Switch each "collectors" in these lines to "collected by" and give the lines back with nothing else altered.
────────────────
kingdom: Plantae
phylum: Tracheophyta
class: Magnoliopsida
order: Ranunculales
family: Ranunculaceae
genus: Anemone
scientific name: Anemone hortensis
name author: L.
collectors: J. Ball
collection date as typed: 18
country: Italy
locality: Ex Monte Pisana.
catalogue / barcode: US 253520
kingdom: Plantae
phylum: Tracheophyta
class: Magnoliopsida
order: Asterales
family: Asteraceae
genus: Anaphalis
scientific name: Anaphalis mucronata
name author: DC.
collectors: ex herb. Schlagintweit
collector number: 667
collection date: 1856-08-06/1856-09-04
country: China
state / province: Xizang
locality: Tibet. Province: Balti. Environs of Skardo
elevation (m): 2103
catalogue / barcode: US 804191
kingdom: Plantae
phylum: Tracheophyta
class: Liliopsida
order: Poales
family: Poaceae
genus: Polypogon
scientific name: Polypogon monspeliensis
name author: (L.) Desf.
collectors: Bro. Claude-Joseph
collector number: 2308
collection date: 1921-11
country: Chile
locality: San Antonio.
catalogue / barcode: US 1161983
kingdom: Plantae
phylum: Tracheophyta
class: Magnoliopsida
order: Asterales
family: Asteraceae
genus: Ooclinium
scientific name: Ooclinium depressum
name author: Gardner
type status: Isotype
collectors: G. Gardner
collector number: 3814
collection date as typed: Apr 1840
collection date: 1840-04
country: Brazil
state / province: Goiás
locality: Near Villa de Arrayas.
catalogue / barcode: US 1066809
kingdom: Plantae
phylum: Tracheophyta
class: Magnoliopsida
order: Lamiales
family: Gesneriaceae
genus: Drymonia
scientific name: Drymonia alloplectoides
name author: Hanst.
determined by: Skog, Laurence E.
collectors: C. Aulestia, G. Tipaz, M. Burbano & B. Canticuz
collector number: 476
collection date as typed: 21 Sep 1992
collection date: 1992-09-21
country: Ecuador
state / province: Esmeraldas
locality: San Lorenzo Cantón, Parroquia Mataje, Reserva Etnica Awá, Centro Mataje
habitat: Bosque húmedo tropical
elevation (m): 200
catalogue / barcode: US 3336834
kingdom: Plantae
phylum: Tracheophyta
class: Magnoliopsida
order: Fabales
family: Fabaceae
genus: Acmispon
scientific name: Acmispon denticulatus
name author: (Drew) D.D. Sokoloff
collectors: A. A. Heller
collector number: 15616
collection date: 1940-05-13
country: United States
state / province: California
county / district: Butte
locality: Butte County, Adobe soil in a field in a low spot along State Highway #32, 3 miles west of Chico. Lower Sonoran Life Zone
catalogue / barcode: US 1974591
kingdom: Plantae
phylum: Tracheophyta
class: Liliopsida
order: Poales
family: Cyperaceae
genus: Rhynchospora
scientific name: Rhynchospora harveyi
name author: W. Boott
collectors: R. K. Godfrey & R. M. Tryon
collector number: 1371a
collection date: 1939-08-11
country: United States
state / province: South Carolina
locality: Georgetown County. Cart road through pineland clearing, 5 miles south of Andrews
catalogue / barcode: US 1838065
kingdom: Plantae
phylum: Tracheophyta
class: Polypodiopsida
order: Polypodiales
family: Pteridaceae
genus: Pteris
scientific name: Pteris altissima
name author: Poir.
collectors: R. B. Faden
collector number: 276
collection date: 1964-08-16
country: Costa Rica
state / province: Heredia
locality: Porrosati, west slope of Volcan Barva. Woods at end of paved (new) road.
────────────────
▶ [EXERCISE RESPONSE]
kingdom: Plantae
phylum: Tracheophyta
class: Magnoliopsida
order: Ranunculales
family: Ranunculaceae
genus: Anemone
scientific name: Anemone hortensis
name author: L.
collected by: J. Ball
collection date as typed: 18
country: Italy
locality: Ex Monte Pisana.
catalogue / barcode: US 253520
kingdom: Plantae
phylum: Tracheophyta
class: Magnoliopsida
order: Asterales
family: Asteraceae
genus: Anaphalis
scientific name: Anaphalis mucronata
name author: DC.
collected by: ex herb. Schlagintweit
collector number: 667
collection date: 1856-08-06/1856-09-04
country: China
state / province: Xizang
locality: Tibet. Province: Balti. Environs of Skardo
elevation (m): 2103
catalogue / barcode: US 804191
kingdom: Plantae
phylum: Tracheophyta
class: Liliopsida
order: Poales
family: Poaceae
genus: Polypogon
scientific name: Polypogon monspeliensis
name author: (L.) Desf.
collected by: Bro. Claude-Joseph
collector number: 2308
collection date: 1921-11
country: Chile
locality: San Antonio.
catalogue / barcode: US 1161983
kingdom: Plantae
phylum: Tracheophyta
class: Magnoliopsida
order: Asterales
family: Asteraceae
genus: Ooclinium
scientific name: Ooclinium depressum
name author: Gardner
type status: Isotype
collected by: G. Gardner
collector number: 3814
collection date as typed: Apr 1840
collection date: 1840-04
country: Brazil
state / province: Goiás
locality: Near Villa de Arrayas.
catalogue / barcode: US 1066809
kingdom: Plantae
phylum: Tracheophyta
class: Magnoliopsida
order: Lamiales
family: Gesneriaceae
genus: Drymonia
scientific name: Drymonia alloplectoides
name author: Hanst.
determined by: Skog, Laurence E.
collected by: C. Aulestia, G. Tipaz, M. Burbano & B. Canticuz
collector number: 476
collection date as typed: 21 Sep 1992
collection date: 1992-09-21
country: Ecuador
state / province: Esmeraldas
locality: San Lorenzo Cantón, Parroquia Mataje, Reserva Etnica Awá, Centro Mataje
habitat: Bosque húmedo tropical
elevation (m): 200
catalogue / barcode: US 3336834
kingdom: Plantae
phylum: Tracheophyta
class: Magnoliopsida
order: Fabales
family: Fabaceae
genus: Acmispon
scientific name: Acmispon denticulatus
name author: (Drew) D.D. Sokoloff
collected by: A. A. Heller
collector number: 15616
collection date: 1940-05-13
country: United States
state / province: California
county / district: Butte
locality: Butte County, Adobe soil in a field in a low spot along State Highway #32, 3 miles west of Chico. Lower Sonoran Life Zone
catalogue / barcode: US 1974591
kingdom: Plantae
phylum: Tracheophyta
class: Liliopsida
order: Poales
family: Cyperaceae
genus: Rhynchospora
scientific name: Rhynchospora harveyi
name author: W. Boott
collected by: R. K. Godfrey & R. M. Tryon
collector number: 1371a
collection date: 1939-08-11
country: United States
state / province: South Carolina
locality: Georgetown County. Cart road through pineland clearing, 5 miles south of Andrews
catalogue / barcode: US 1838065
kingdom: Plantae
phylum: Tracheophyta
class: Polypodiopsida
order: Polypodiales
family: Pteridaceae
genus: Pteris
scientific name: Pteris altissima
name author: Poir.
collected by: R. B. Faden
collector number: 276
collection date: 1964-08-16
country: Costa Rica
state / province: Heredia
locality: Porrosati, west slope of Volcan Barva. Woods at end of paved (new) road.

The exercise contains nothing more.